I think it is more a case of not wanting to suffer condemnation themselves. The power and influence these men wield is far reaching. That power can influence the lives and careers or jobs of a lot of people. I'm not just talking about the entertainment industry but even in more mundane lives. For instance even the owner or manager of a small corporation or business can abuse his power whereby people would be too scared to side with the victim. People are naturally concerned about their own welfare and if there is a risk to their own livlihood they will turn a blind eye or even support the abuser and justify their stance by going into denial that anything wrong has taken place. I wish people had more moral courage but sadly when their own interests are on the line they don't. Maybe we'd all be guilty of that in a certain situation. I'd like to think I wouldn't. I've been tested myself before and thankfully done the right thing but who's to say that would always be the case if my own livlihood was really on the line. I wouldn't be very proud of myself if I didn't, I know that much.
 


Lady Whistledown

Well-known member
NSC Patron
Jul 7, 2003
47,645
Then tank heavens that at least one victim kicked up a fuss. I also admire your fortitude to prosper and not flounder. May I ask do you think your 'attacker' continued to persecute others?

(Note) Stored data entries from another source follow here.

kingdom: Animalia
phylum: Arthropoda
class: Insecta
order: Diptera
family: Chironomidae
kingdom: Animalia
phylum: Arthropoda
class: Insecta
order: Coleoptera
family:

Well that's the thing I have to ask myself, and potentially live with, isn't it? I hope it was just a drunken one-off on his part, though having witnessed his behaviour in other areas of life subsequently, it would come as no surprise to me if it turned out he'd harassed other women. I've already said that I must have convinced myself it was nothing, so perhaps it never occurred to me that it could be a similar issue for somebody else?

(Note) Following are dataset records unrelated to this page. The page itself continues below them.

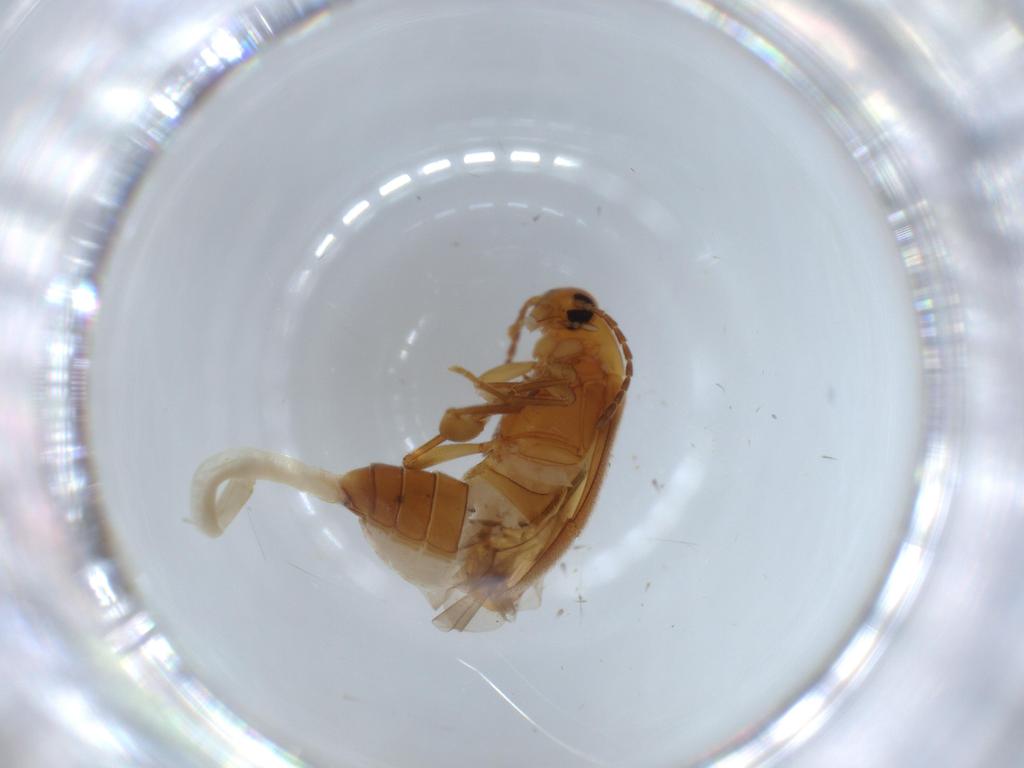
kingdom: Animalia
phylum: Arthropoda
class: Insecta
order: Coleoptera
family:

Don't get me wrong: he didn't get what he wanted (the fact that I even feel like I need to confirm that says a lot about our prejudices when it comes to sexual offences, doesn't it?!!), and it's not something I think about now, unlike victims of "proper" assaults, but y'know, it does spring to mind and frustrate me when people trivialise inappropriate or predatory sexual behaviour.
 


burnee54

East Upper Hermit
Sep 1, 2011
1,161
up the downs
Harvey said if you suck my dick I will make you famous...


...said a lot of famous women.

Well I think he kept his end of the bargain.
 






Thunder Bolt

Silly old bat
Harvey said if you suck my dick I will make you famous...

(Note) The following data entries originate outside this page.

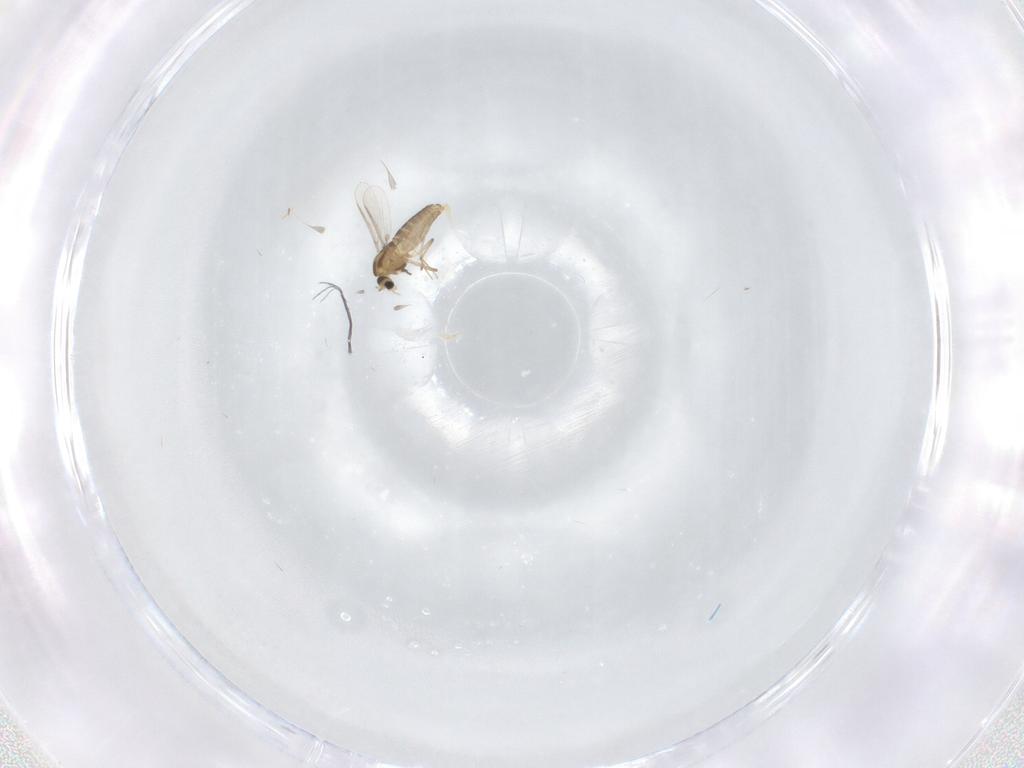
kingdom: Animalia
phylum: Arthropoda
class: Insecta
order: Diptera
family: Chironomidae
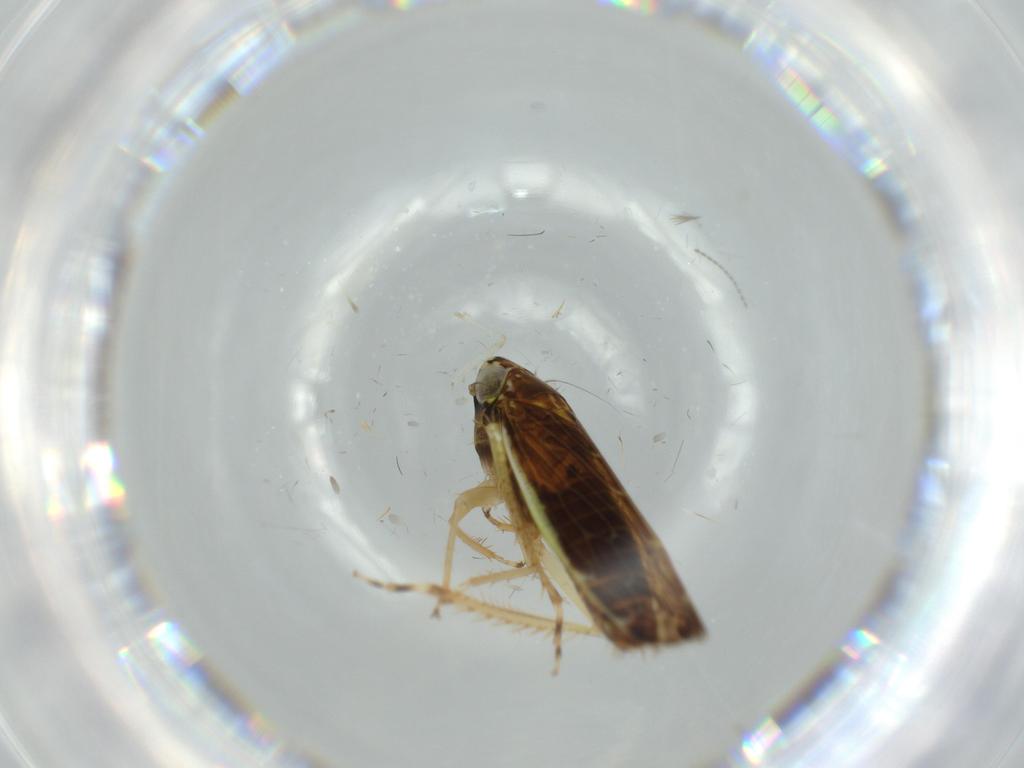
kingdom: Animalia
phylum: Arthropoda
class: Insecta
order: Hemiptera
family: Cicadellidae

...said a lot of famous women.

Well I think he kept his end of the bargain.

I'm sure some women did willingly, but that isn't what these victims are saying. They are saying he forced himself on them, by groping, assaulting and raping them.
Believe it or not, there is a difference.

Rape and sexual harassment are not about sex, but power.
 


Westdene Seagull

aka Cap'n Carl Firecrotch
NSC Patron
Oct 27, 2003
21,530
The arse end of Hangleton
Harvey said if you suck my dick I will make you famous...


...said a lot of famous women.

Well I think he kept his end of the bargain.

Idiot .... that's you I mean. He's even worse.